On December 12, we hosted an R&D Day in New York City. Alnylam management and key opinion leaders discussed the latest progress as well as plans for the future development of our RNAi therapeutics pipeline. At this event, we announced our pipeline growth strategy for development and commercialization of RNAi therapeutics across three Strategic Therapeutic Areas (STArs): Genetic Medicines, Cardio-metabolic Disease, and Hepatic Infectious Disease.
Chronic Liver Infection
PD-L1 is a cell surface protein that is believed to play a major role in suppressing the immune system in cancer and infection.
HBV and HCV infection of hepatocytes is known to lead to increased PD-L1 expression which could subdue the immune response against the virus. Further, monoclonal antibodies targeting PD-L1 and its T-cell ligand PD-1 have shown anti-viral effects in pre-clinical and early clinical studies, but are also associated with systemic toxicities.

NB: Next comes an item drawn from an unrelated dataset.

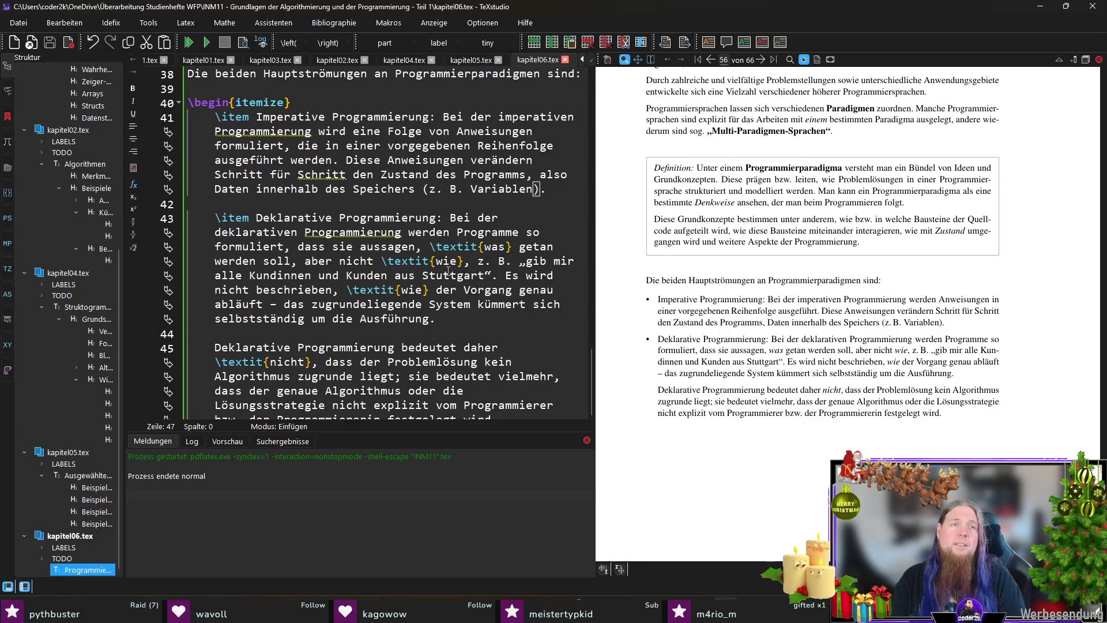
scroll(448, 271, "down", 1)
Step: Add a saved paragraph: Assemblersprachen follow imperative programming, using Sprung-Anweisungen to control Programmfluss
key("Return")
type("Assembler")
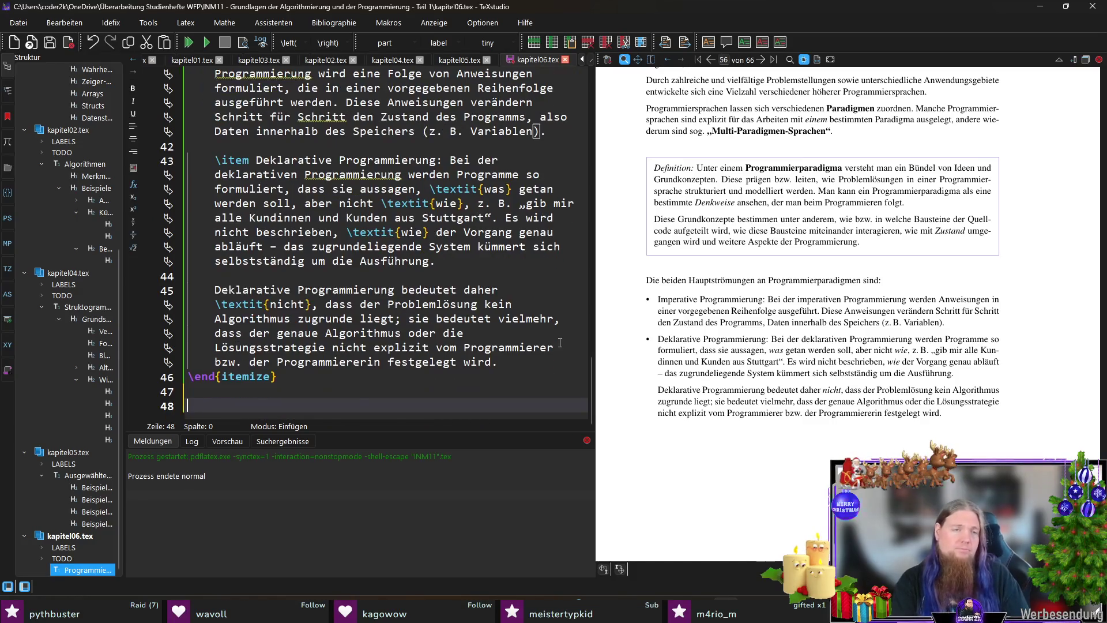
type("sprachen folgen dem Prin")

ALN-PDL for the Treatment of Chronic Liver Infection
In the hepatic infectious disease area, we are also developing ALN-PDL, an investigational RNAi therapeutic targeting PD-L1 in development for the treatment of chronic liver infections. ALN-PDL is aimed at knocking down liver-expressed PD-L1 to reactivate an immune response against liver viral infection without the systemic toxicities observed with monoclonal antibody therapy. In pre-clinical studies published previously by Alnylam and collaborators, an siRNA targeting PD-L1 was shown to increase the endogenous immune response and viral clearance in a mouse model of liver adenovirus infection. We plan to advance ALN-PDL as an ESC-GalNAc-siRNA conjugate.